TAIWAN IS doing its best to put on a brave face as the economic crisis deals its Wimax plans a series of serious blows.
It has been one thing after another for the Wimax industry. First, star player Nortel filed for bankruptcy last month, then Motorola reported whopping net losses and thousands of staff layoffs, then, adding insult to injury, Intel, Time Warner Cable, and Google all reduced their investments in Clearwire, set to build a major Wimax network in the US.
In Taiwan, the situation is similarly bleak for the wireless technology. Wimax should already have seen its Taiwanese debut with Tatung Infocomm promising it would launch the first network on the island of Penghu by December 2008. It didn't, and now the firm has backtracked, stuttering it might only be ready by Spring of 2009.
In addition, cash flow problems saw Taiwan's First International Telecom (Fitel) call a halt to its planned Taipei Wimax rollout. Fitel's network spread across the Taiwanese capital, would have been the country's largest, but it now seems Fitel might even have to sell its WiMax licence and scrap its network plans altogether.
Fearing the worst, several other Taiwanese Wimax licence holders have also delayed their launch plans.
But despite the doom and gloom embodied by the delays, the Taiwanese government seems to be doing its utmost to appear upbeat about it all.
"We're still very optimistic about WiMax," director general of Taiwan's Industrial Development Bureau, Chen Chao-yi, gushed unconvincingly at a meeting on Friday.
The Taiwanese government certainly wouldn't want to see Wimax fail, especially after having offered bumper research grants and investment to firms developing the technology under the government's M-Taiwan (Mobile-Taiwan) programme. µ
L'Inq
PC World
The author mentions: "...then, adding insult to injury, Intel, Time Warner Cable, and Google all reduced their investments in Clearwire, set to build a major Wimax network in the US."

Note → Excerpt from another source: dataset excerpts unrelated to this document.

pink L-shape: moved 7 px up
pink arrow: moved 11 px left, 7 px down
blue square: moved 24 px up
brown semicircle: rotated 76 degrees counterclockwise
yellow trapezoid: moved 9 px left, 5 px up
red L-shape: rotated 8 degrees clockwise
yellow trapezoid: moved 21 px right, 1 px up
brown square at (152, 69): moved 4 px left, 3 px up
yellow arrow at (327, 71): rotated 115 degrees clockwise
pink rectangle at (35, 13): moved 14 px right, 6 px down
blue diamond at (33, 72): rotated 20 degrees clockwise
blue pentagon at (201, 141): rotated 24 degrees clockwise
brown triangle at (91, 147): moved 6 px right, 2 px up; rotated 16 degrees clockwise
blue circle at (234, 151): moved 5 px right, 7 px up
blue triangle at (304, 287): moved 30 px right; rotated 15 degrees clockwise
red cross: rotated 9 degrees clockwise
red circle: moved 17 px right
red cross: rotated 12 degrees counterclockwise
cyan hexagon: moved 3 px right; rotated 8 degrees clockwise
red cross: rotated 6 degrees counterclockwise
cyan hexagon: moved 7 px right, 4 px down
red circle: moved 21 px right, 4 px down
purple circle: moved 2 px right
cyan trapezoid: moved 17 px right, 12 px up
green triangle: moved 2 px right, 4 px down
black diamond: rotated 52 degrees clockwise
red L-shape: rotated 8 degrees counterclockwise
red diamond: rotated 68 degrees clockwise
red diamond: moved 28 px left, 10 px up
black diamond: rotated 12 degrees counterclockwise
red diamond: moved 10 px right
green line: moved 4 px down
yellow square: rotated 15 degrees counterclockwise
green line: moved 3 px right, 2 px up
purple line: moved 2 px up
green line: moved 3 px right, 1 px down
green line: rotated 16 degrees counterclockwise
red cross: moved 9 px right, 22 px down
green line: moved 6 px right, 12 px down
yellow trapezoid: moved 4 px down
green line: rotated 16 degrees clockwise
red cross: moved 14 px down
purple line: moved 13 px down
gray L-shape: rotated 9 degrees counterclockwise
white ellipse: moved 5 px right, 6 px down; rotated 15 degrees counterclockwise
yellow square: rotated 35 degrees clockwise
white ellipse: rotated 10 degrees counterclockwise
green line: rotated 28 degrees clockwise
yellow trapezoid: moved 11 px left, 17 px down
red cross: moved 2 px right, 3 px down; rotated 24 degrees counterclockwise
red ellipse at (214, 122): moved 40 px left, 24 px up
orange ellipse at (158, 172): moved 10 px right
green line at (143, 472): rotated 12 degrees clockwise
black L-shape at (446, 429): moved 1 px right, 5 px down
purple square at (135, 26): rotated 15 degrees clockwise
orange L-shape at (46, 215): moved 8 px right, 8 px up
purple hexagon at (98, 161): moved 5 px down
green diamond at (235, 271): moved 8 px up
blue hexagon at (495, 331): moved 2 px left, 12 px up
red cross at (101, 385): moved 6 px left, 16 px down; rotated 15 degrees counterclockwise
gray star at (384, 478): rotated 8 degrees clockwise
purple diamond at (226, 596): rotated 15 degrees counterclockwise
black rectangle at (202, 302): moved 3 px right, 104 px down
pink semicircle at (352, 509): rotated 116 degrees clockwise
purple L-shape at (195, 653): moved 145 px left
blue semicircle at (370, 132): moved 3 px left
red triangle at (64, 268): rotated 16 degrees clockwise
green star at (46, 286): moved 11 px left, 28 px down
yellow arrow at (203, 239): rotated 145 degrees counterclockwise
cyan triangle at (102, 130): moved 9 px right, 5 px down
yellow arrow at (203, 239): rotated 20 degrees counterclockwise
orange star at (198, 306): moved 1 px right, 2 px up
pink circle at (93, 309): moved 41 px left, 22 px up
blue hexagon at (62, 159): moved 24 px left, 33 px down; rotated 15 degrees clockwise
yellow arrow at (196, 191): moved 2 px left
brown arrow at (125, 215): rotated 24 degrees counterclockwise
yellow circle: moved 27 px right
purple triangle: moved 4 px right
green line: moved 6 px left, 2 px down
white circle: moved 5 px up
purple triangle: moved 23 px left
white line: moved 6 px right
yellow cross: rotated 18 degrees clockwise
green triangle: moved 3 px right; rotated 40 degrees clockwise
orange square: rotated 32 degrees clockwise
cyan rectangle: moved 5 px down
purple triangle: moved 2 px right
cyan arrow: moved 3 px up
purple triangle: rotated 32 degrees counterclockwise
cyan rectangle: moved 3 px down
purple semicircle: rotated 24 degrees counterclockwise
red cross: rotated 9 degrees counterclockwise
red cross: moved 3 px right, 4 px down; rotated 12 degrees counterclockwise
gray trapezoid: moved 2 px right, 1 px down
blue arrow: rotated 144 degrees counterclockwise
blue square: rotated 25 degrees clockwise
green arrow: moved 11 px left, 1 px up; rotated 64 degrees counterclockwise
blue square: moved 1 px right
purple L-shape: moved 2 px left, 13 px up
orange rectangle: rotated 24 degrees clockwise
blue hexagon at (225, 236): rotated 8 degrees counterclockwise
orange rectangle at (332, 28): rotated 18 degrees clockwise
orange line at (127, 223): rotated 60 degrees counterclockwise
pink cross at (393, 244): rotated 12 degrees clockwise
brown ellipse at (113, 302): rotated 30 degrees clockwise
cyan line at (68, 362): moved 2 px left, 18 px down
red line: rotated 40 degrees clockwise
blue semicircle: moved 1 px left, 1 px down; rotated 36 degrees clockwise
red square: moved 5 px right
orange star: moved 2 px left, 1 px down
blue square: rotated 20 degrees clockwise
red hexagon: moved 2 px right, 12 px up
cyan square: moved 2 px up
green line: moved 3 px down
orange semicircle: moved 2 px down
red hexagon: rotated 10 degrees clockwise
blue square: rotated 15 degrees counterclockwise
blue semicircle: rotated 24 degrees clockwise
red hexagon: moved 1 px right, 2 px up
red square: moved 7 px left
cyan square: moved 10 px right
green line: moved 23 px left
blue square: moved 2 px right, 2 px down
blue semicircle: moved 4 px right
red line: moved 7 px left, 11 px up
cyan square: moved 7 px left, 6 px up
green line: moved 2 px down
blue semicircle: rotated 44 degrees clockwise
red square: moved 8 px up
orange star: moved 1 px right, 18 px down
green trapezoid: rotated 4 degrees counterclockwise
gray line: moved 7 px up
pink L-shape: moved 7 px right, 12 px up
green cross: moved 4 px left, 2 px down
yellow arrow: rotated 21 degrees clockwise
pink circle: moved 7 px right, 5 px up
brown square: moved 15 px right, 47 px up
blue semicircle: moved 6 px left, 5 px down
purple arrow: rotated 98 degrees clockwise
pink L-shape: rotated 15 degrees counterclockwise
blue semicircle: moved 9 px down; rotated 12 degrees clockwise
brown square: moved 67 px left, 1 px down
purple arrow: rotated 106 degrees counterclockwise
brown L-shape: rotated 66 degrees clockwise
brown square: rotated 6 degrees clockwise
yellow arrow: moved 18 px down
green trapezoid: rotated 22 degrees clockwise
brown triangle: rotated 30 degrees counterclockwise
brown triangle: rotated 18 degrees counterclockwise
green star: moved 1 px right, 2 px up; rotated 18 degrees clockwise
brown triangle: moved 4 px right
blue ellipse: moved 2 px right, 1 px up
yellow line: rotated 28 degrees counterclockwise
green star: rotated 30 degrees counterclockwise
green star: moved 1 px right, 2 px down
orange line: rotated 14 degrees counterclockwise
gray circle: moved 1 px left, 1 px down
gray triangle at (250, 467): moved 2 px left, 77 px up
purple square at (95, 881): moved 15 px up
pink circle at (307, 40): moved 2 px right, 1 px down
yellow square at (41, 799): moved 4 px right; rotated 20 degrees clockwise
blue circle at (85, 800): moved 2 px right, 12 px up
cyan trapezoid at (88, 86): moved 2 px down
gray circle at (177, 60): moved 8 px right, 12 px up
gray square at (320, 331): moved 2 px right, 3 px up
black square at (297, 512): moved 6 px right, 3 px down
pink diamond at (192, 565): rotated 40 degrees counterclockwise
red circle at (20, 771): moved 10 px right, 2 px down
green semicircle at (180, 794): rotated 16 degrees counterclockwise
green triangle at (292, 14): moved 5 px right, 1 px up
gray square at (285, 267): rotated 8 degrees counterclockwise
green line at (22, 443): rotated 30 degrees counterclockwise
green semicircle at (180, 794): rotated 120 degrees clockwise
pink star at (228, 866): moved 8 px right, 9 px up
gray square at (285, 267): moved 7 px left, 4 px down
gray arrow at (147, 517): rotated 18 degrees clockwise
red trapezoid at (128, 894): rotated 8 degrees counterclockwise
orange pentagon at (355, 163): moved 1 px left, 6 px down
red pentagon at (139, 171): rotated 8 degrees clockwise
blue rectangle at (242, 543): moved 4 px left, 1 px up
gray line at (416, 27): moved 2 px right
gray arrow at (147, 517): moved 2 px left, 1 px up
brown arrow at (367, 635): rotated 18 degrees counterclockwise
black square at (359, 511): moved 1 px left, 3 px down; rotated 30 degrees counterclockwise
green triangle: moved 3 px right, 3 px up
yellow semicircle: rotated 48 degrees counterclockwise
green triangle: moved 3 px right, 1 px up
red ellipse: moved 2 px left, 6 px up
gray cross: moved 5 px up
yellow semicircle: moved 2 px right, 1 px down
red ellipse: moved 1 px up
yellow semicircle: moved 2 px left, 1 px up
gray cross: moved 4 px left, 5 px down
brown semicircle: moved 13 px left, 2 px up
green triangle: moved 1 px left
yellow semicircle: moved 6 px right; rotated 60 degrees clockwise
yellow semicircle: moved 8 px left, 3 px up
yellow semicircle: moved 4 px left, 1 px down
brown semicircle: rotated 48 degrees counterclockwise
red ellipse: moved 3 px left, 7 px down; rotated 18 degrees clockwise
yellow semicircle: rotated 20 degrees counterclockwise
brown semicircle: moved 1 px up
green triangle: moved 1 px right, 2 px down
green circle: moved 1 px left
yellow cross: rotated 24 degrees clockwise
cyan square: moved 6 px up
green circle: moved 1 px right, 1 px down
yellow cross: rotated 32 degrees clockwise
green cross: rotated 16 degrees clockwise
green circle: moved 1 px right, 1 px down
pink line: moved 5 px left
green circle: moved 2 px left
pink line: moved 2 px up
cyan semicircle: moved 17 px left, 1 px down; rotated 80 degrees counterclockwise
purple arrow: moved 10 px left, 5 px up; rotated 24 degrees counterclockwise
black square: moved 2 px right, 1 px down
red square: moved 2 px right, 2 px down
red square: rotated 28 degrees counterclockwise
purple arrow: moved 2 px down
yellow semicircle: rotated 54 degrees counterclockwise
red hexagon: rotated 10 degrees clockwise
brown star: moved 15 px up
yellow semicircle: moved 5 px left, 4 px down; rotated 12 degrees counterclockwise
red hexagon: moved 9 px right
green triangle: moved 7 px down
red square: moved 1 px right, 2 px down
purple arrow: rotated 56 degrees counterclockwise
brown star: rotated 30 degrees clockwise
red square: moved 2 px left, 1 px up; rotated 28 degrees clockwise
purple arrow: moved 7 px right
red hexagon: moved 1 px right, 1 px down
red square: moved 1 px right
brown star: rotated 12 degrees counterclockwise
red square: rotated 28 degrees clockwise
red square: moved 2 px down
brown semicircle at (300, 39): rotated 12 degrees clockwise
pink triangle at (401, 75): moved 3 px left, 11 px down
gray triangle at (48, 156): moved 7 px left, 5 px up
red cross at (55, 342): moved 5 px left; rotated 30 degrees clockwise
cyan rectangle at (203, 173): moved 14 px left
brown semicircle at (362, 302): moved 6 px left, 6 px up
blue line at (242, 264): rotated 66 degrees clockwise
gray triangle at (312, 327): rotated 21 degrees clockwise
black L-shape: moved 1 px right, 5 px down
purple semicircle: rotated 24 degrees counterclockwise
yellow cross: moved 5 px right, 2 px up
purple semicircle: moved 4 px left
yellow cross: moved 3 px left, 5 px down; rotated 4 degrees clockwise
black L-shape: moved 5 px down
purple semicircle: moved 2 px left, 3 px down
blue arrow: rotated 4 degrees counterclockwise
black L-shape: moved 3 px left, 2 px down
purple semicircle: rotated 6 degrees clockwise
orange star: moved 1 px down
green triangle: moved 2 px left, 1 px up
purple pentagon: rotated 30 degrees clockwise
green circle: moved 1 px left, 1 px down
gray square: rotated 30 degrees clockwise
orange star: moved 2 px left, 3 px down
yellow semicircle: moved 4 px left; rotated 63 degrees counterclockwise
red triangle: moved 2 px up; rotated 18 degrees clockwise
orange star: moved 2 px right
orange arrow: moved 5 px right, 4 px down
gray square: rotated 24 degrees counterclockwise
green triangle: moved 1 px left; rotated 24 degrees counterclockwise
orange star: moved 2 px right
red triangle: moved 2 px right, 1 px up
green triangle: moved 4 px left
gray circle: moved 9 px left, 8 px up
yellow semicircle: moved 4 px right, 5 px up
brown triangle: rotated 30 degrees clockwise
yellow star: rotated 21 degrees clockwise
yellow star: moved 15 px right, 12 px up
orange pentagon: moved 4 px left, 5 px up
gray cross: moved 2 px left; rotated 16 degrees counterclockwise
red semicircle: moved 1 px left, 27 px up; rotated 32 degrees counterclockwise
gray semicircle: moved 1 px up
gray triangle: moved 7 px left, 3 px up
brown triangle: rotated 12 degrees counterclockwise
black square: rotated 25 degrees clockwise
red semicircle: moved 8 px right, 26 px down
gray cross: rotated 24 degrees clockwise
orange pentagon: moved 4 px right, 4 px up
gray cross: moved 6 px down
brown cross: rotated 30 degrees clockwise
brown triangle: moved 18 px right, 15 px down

To my knowledge, these companies wrote down the value of their investments - NOT reduced their investments as the author mentions.
This write down is based on Clearwire's stock price and is required by normal accounting principles.
I think you lost about 50% of your credibility when you called Nortel a 'star player'. Nortel exited WiMAX equipment 2 years ago and was simply reselling Alvarion WiMAX equipment. You flushed the remainder of your credibility with the Clearwire comment as aptly pointed out by the first comment.